We might assume Tracey beamed down wearing some sort of a costume to keep the natives from getting suspicious. So that's at least one full set (full enough to cover all of the uniform at least) to change to when the smell became overwhelming...

But Tracey certainly dons his uniform at that random moment when Kirk and pals arrive. He probably slept in it, too - all Starfleet folks appear to, in the 23rd century! I gather the self-cleaning feature is really nice. And the built-in heater must do wonders to the lower back in primitive conditions.

Timo Saloniemi
 
We might assume Tracey beamed down wearing some sort of a costume to keep the natives from getting suspicious. So that's at least one full set (full enough to cover all of the uniform at least) to change to when the smell became overwhelming...

But Tracey certainly dons his uniform at that random moment when Kirk and pals arrive. He probably slept in it, too - all Starfleet folks appear to, in the 23rd century! I gather the self-cleaning feature is really nice. And the built-in heater must do wonders to the lower back in primitive conditions.

Timo Saloniemi

There's always the possibility he protected it with a life-support belt, lol. Seriously, though, in Spock's Brain I always thought the mention of 72 degrees was telling us the temperature they were usually feeling onboard ship, then later I see from fans and in the subtitles a reference to "suit." The were wearing the their normal uniforms, so if the subtitles are really, really right, then maybe this is the only use of life-support belts in live action, and with no visual effect. (By stardate, there are animated episodes with life support belts before this, but that's another can of worms).

Relating this to the original post? The poster could use this idea: the life support failed, temperature dropped within the ship, and the Excalibur crew could not get into suits in time, and so died.
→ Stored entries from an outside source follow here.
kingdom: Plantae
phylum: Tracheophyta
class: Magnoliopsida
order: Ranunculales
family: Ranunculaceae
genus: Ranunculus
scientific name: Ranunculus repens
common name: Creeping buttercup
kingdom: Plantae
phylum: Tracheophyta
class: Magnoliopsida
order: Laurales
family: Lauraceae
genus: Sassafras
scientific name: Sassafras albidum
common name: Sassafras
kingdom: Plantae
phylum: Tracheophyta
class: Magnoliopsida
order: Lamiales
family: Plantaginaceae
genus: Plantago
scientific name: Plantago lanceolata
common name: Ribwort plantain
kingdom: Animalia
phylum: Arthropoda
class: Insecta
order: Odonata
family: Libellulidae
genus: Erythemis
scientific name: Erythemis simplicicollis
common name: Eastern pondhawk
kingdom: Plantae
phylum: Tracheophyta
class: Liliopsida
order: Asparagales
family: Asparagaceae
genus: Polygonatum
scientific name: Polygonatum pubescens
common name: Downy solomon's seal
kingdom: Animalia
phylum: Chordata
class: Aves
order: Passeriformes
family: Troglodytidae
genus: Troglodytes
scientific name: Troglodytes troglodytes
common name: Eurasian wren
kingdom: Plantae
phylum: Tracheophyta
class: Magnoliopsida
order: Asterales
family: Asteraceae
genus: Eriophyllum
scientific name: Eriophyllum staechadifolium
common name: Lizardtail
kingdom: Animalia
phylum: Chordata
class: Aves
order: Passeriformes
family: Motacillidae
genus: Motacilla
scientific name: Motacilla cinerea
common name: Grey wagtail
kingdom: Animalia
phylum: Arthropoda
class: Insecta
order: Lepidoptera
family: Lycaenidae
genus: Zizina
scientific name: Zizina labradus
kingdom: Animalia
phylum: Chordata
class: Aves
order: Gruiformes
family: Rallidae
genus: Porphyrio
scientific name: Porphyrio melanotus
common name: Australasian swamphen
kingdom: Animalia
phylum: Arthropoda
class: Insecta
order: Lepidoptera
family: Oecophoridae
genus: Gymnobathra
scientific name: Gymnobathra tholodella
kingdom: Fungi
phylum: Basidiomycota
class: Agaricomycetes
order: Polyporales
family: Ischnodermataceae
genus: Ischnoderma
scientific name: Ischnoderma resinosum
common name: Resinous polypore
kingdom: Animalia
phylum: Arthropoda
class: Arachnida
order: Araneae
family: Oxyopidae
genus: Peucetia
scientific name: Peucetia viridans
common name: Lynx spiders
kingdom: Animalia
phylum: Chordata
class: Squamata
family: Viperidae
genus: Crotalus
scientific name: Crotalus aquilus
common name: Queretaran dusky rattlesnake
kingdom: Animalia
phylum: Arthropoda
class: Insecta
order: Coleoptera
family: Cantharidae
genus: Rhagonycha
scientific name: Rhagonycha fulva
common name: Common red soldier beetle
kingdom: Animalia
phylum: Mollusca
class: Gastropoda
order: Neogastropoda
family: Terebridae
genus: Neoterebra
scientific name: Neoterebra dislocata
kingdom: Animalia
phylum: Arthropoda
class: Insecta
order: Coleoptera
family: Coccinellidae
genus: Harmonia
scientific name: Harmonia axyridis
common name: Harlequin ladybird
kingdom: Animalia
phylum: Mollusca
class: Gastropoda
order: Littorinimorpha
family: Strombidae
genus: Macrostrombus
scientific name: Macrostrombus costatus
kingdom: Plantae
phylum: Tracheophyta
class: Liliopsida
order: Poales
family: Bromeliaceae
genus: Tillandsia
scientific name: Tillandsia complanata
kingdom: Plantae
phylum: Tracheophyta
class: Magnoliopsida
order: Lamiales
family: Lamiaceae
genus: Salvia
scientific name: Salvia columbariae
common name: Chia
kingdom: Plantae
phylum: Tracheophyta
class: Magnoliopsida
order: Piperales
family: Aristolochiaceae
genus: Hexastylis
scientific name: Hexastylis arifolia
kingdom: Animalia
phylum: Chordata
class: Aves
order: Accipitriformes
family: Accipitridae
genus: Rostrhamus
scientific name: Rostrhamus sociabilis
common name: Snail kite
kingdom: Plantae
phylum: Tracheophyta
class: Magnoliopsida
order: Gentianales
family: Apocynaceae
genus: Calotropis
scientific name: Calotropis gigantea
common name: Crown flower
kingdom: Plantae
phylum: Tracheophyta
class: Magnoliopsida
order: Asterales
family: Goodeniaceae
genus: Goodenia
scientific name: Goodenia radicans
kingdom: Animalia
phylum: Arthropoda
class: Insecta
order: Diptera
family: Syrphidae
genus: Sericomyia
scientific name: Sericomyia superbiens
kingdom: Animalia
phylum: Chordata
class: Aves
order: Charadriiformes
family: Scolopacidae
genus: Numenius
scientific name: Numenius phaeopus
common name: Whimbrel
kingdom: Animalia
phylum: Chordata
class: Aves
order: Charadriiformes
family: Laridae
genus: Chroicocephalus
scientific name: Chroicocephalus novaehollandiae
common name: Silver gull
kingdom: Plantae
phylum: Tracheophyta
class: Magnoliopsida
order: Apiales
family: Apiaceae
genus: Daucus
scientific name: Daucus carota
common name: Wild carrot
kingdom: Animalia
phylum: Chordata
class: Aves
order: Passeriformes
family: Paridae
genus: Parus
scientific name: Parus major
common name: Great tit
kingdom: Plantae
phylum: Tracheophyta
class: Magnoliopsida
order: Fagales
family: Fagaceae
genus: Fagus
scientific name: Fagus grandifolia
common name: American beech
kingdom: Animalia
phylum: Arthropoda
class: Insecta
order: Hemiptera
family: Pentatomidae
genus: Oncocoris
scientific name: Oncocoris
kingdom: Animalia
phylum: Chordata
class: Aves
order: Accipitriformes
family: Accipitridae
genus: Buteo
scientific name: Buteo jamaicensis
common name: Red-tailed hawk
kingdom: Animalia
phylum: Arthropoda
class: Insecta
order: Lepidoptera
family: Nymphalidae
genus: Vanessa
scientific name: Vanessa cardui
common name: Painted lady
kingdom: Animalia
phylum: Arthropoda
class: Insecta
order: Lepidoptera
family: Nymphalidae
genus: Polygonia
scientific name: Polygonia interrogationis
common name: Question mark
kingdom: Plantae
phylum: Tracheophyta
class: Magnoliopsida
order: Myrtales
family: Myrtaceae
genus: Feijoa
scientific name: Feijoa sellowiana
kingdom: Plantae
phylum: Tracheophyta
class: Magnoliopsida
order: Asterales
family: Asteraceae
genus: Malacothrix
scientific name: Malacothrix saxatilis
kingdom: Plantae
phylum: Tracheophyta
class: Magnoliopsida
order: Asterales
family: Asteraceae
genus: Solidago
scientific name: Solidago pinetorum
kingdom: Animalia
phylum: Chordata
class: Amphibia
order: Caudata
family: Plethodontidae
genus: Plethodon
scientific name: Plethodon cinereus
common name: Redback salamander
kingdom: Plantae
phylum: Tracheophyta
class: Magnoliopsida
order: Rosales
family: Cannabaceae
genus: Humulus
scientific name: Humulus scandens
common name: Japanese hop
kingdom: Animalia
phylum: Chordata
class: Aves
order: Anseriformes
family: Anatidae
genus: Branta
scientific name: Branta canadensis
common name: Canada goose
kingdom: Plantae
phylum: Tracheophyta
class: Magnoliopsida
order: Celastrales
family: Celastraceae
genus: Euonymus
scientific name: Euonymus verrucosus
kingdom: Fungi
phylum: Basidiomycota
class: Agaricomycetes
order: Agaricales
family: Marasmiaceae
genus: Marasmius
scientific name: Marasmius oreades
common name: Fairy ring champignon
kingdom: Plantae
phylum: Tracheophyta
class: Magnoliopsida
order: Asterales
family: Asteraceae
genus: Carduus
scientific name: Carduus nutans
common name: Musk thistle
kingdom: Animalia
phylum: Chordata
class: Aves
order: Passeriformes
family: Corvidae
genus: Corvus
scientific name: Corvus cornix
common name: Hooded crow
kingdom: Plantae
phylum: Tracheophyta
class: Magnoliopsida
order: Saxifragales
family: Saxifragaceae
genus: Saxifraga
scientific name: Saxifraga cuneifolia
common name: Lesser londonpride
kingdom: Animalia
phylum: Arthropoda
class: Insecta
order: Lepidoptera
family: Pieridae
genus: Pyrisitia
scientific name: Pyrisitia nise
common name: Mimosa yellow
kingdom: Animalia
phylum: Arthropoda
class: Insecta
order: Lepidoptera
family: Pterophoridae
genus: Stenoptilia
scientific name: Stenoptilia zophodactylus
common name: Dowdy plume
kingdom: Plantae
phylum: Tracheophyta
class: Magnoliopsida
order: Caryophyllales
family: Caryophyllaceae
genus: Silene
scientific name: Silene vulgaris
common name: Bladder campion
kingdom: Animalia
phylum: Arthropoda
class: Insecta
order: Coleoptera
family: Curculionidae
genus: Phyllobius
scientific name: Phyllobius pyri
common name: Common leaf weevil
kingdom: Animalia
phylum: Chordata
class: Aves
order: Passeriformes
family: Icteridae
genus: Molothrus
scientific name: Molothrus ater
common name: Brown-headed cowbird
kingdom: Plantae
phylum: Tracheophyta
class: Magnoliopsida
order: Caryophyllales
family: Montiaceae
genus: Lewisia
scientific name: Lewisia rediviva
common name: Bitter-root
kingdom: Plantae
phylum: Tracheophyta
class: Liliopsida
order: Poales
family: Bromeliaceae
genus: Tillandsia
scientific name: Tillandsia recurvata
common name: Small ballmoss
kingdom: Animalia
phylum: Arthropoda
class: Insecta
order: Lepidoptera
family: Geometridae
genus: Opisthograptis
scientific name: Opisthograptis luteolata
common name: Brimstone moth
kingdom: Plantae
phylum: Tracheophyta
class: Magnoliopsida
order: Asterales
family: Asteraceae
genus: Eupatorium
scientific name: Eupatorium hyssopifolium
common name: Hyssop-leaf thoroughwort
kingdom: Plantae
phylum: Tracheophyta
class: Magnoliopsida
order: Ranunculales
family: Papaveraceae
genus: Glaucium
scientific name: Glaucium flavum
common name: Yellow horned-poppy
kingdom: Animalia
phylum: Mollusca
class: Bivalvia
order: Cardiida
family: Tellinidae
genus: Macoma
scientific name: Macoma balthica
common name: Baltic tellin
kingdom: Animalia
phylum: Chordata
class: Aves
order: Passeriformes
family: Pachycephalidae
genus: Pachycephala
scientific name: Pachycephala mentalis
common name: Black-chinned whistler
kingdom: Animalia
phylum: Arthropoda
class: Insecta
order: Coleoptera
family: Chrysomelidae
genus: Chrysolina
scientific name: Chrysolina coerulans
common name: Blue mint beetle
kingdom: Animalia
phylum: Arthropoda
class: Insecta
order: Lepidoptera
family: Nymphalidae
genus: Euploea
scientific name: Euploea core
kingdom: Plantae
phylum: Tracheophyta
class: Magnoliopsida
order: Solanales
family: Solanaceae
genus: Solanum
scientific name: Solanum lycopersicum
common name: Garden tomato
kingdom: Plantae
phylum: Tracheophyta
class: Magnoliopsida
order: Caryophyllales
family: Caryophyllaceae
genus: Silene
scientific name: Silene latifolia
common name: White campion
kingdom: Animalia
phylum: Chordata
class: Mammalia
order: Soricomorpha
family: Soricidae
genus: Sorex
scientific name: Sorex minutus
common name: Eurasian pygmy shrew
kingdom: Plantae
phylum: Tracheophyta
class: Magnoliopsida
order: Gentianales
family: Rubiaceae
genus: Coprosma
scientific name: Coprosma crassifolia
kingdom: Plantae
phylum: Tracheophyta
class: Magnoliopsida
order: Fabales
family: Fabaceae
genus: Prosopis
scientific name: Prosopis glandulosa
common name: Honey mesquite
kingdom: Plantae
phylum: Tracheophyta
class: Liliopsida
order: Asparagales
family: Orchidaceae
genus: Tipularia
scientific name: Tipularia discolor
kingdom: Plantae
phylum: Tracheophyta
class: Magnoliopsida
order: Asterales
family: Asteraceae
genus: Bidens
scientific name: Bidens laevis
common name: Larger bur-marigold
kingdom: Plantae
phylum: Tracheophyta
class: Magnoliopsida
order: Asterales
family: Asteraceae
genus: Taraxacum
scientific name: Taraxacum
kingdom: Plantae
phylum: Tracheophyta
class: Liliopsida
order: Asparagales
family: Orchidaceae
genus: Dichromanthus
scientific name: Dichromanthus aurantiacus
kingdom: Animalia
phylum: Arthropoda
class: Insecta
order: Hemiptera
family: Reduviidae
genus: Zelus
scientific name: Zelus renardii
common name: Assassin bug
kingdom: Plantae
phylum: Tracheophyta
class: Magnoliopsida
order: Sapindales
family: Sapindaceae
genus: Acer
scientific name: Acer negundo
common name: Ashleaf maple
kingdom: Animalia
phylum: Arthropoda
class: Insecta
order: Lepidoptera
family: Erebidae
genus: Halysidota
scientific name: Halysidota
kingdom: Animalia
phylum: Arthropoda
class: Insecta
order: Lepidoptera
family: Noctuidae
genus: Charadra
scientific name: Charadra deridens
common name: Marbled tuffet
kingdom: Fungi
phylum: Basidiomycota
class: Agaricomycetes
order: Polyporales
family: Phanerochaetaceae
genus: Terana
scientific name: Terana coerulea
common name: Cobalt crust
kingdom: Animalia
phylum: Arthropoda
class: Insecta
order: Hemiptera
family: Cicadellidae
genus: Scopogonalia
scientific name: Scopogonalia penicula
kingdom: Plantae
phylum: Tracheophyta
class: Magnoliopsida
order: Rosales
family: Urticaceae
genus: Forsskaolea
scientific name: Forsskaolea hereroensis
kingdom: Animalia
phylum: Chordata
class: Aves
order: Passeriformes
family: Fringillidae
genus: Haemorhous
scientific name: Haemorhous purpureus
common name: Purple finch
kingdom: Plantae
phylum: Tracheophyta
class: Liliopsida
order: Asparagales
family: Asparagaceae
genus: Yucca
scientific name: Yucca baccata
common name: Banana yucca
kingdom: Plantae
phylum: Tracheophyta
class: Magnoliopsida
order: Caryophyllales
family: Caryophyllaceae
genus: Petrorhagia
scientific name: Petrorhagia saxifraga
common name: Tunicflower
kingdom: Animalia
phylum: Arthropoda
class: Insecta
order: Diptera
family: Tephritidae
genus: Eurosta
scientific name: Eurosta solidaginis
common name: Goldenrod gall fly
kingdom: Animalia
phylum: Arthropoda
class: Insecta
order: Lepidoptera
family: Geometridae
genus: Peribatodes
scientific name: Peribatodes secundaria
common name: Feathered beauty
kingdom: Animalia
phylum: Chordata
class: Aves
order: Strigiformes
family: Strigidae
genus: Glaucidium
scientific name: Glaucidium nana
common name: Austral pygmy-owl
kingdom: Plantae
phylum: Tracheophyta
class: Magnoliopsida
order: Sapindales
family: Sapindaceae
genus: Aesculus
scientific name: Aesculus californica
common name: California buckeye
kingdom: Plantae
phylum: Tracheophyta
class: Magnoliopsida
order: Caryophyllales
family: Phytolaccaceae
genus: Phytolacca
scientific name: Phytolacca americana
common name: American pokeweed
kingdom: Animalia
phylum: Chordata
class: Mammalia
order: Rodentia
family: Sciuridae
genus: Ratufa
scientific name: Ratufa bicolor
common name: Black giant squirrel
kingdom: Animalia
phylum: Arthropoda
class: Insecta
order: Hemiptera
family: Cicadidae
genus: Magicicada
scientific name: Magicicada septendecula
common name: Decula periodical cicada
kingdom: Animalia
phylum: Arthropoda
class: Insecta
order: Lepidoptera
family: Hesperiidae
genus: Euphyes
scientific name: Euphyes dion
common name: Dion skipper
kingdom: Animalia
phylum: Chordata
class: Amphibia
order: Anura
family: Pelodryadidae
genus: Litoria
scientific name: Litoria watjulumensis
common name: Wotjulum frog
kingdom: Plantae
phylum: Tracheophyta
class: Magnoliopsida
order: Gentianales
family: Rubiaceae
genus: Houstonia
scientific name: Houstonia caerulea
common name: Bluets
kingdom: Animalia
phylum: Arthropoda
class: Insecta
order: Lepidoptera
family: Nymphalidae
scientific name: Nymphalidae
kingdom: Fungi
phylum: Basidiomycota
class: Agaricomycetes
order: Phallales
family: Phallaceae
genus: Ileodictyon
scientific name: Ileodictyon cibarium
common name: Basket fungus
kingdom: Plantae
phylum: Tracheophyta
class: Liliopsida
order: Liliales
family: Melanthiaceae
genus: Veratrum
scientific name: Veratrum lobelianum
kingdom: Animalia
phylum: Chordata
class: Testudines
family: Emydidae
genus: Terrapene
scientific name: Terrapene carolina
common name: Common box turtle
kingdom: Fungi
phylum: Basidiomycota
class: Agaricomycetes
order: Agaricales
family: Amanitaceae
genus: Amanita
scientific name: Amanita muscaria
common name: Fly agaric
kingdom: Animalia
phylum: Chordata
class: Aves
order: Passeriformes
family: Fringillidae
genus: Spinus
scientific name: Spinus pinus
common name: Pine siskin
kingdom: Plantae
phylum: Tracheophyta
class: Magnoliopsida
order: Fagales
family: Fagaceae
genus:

Life support belts were put into use not long after to prevent such a disaster from happening again.

A new can of worms, maybe for a new thread: if life support belts were used with no effect (just as deflector shields were in TOS), could they have been in use on TNG and we just never knew because no one complained of the "weather"?
 
Yup, forcefields in TOS never involved an "effect" unless something challenged them. So in all likelihood, our heroes wore TAS style belts in "Squire of Gothos", with the forcefields protecting them from the horrid environment until they noticed it wasn't so horrid after all. Only, they chose a belt-and-suspender approach and additionally donned face masks with the forcefield belt.

Those TMP belt buckles obviously were forcefield generators, too: everybody was required to wear this "life jacket" all the time in a ship sailing out with untested engines.

But where would the generator have been hidden in TNG? Those suits revealed all. (And they sure complained about weather when there was some!)

Timo Saloniemi
 
Well I know in the Star Fleet Battles game you get unlucky enough to lose life support its game over!

Oh wait that was Star Fleet Battle Manual.